En allumant la lumière de la salle commune de son dortoir à l’Université Yale, le soir du 8 mai, Sarah Braasch, étudiante blanche, aperçoit une étudiante noire endormie dans un fauteuil. Elle appelle la police du campus. Quatre agents se présentent et demandent à l’étudiante noire de prouver son identité. « J’ai le droit d’être ici », répond Lolade Siyonbola. « Je paie mes droits de scolarité comme tout le monde. Je n’ai pas à justifier ma présence ici. » L’étudiante blanche dira plus tard qu’elle ne connaissait pas Siyonbola, ce que celle-ci niera. Le président de Yale, Peter Salovey, s’élèvera de son côté dans un courriel contre le racisme, les préjugés et la discrimination.

Cinq golfeuses à York

L’histoire se déroule sur un terrain de golf privé de York, en Pennsylvanie, le 21 avril dernier. Cinq golfeuses afro-américaines, membres d’un groupe appelé Sisters in the Fairway, pratiquent leur sport favori. Mais tout le monde ne s’amuse pas. Les propriétaires blancs du club rejoignent les golfeuses et les informent qu’elles ne jouent pas assez vite. Ils vont jusqu’à leur offrir de racheter leurs cartes de membre si elles quittent le terrain. Après avoir essuyé le refus de ces dames, un des propriétaires appelle le 911. Une des golfeuses filme l’intervention. L’affaire se retrouve dans le journal local et sur les réseaux sociaux. Plus tard, les golfeuses attribueront l’incident non seulement au racisme, mais également au sexisme.

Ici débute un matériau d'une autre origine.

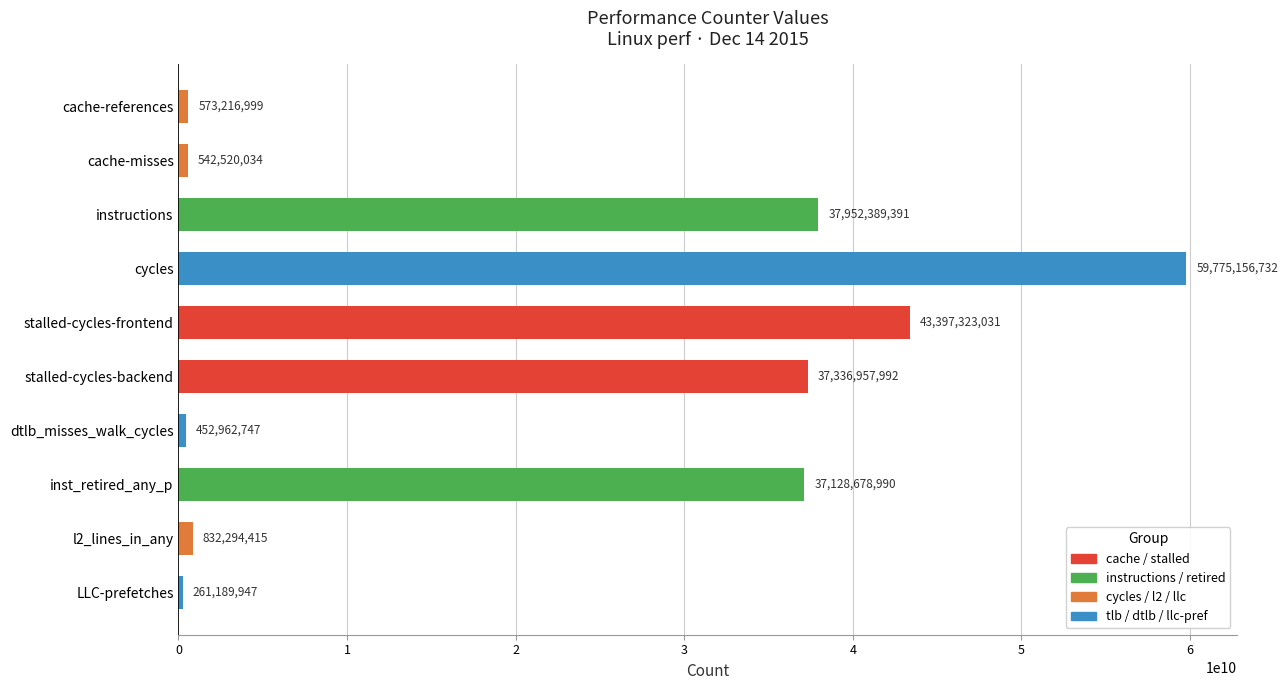

Reading top to bottom, what are all the values shown in this chart?

cache-references=573216999	cache-misses=542520034	instructions=37952389391	cycles=59775156732	stalled-cycles-frontend=43397323031	stalled-cycles-backend=37336957992	dtlb_misses_walk_cycles=452962747	inst_retired_any_p=37128678990	l2_lines_in_any=832294415	LLC-prefetches=261189947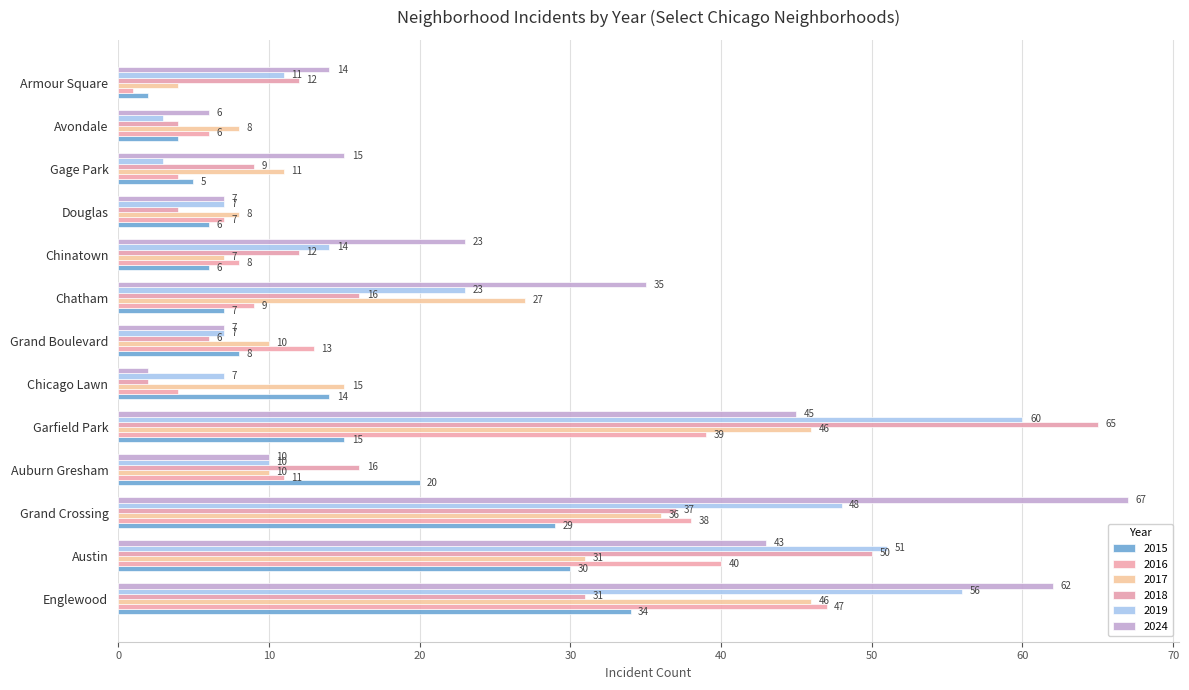

The 2017 series shows 10 at Auburn Gresham. True or false?

True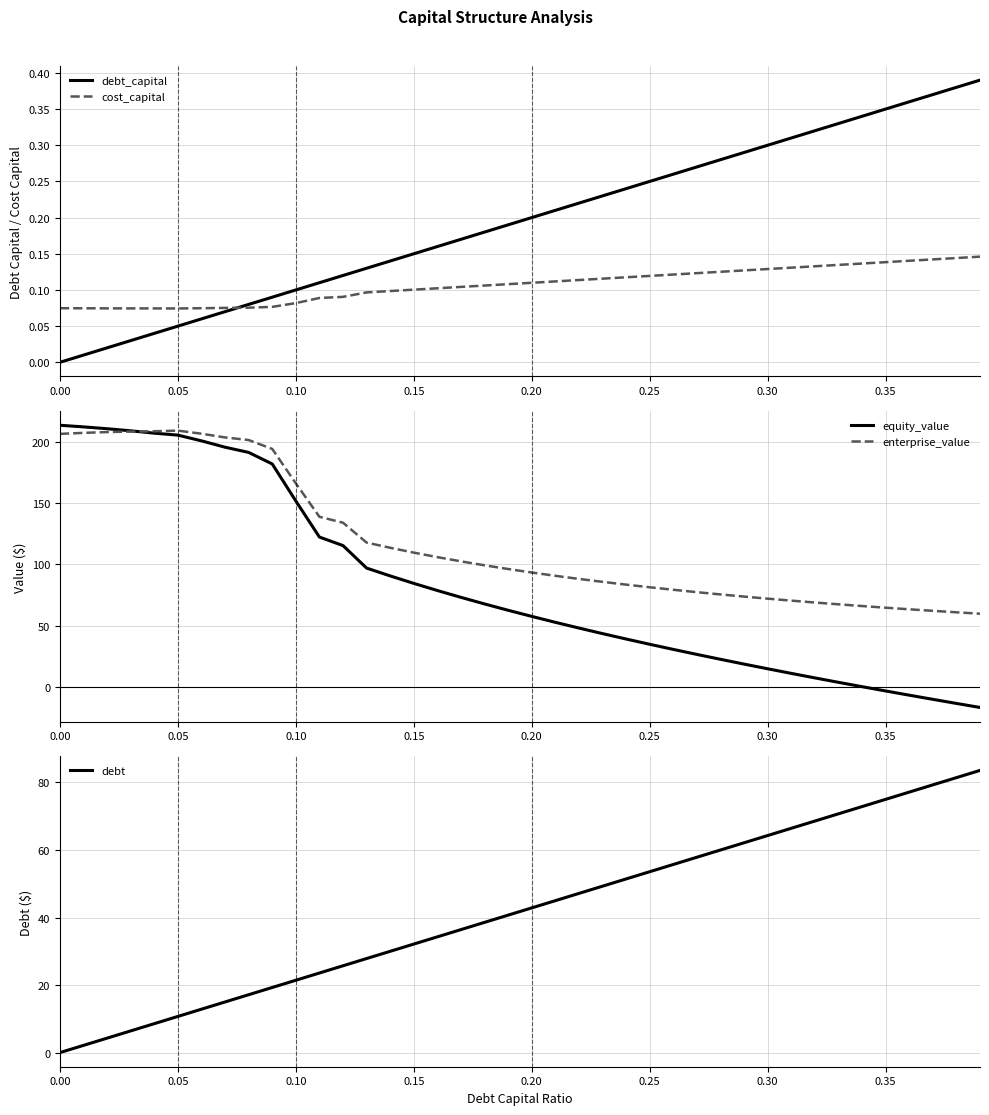

True or false: debt_capital and cost_capital cross at least once.

True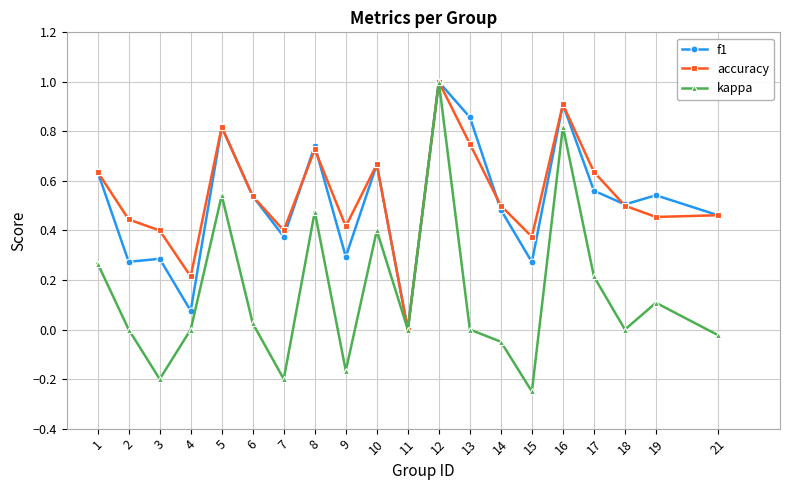

True or false: kappa has more than 0 points higher than both neighbors.

True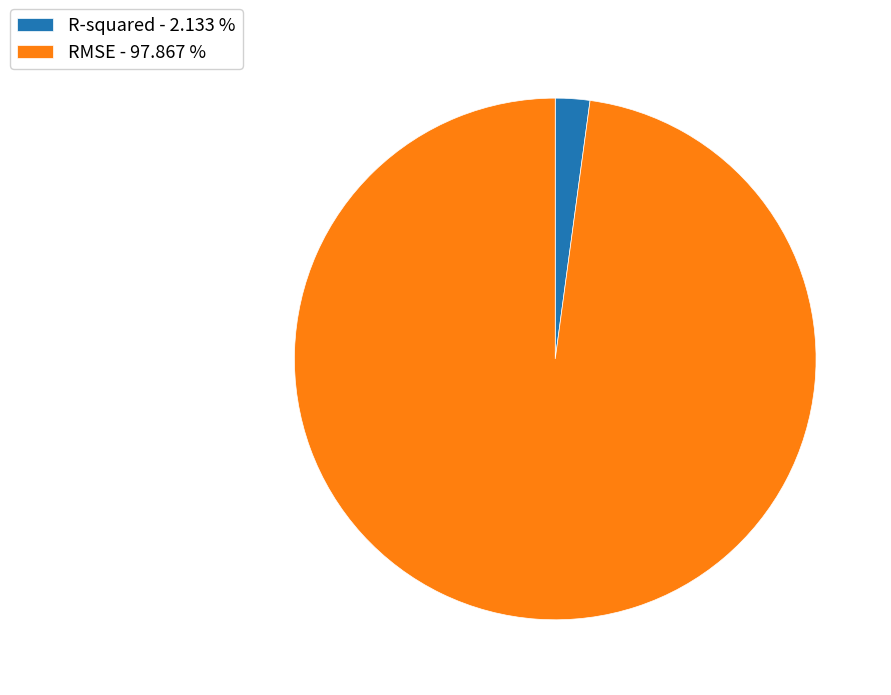

Which has a higher value, RMSE - 97.867 % or R-squared - 2.133 %?

RMSE - 97.867 %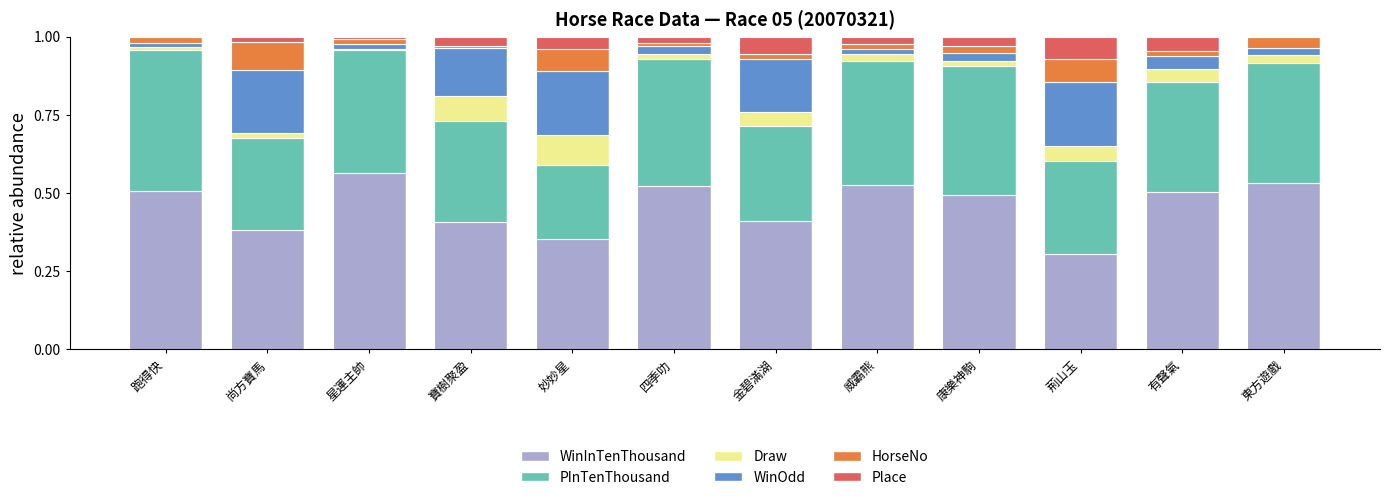

The value of Draw at 跑得快 is 0.0. True or false?

True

Un père de famille à Washington

Pour prendre soin de son fils Caleb, qui fait un peu de fièvre, Donald Sherman prend congé, en ce 10 mai 2018. Au milieu de la journée, ce jeune avocat installe Caleb dans sa poussette et se rend dans un parc de Washington. Soudain, une voiture identifiée « Special Police » klaxonne et s’approche de lui. L’agente de sécurité l’informe sur un ton sympathique qu’elle a reçu une plainte de quelqu’un lui ayant signalé qu’un « homme suspect » marchait dans le parc avec un bébé. Sherman soupçonne une cycliste blanche, croisée plus tôt, de l’avoir « dénoncé ». De retour chez lui, il raconte l’histoire sur Facebook et conclut : « Si la plainte avait été faite à un autre agent de sécurité ou à un policier, les choses auraient pu finir d’une façon très différente. »

Deux amis à Oakland

Le parc qui borde le lac Merritt, à Oakland, compte six barbecues dont seulement trois permettent l’utilisation de briquettes de charbon. Tout le monde s’entend aujourd’hui pour dire qu’Onsayo Abram et son ami Kenzie Smith n’ont pas respecté le règlement mal affiché, le 29 avril dernier. Mais plusieurs Américains se demandent pourquoi une femme blanche a insisté pendant deux heures auprès des deux Afro-Américains pour qu’ils quittent l’endroit, avant d’appeler la police. Cet appel au 911, filmé par Michelle Snider, l’épouse blanche de Smith, est devenu viral. Snider émettra l’hypothèse que ce ne sont pas tant les briquettes de charbon qui ont importuné la dame que la présence de deux Noirs dans « son » parc.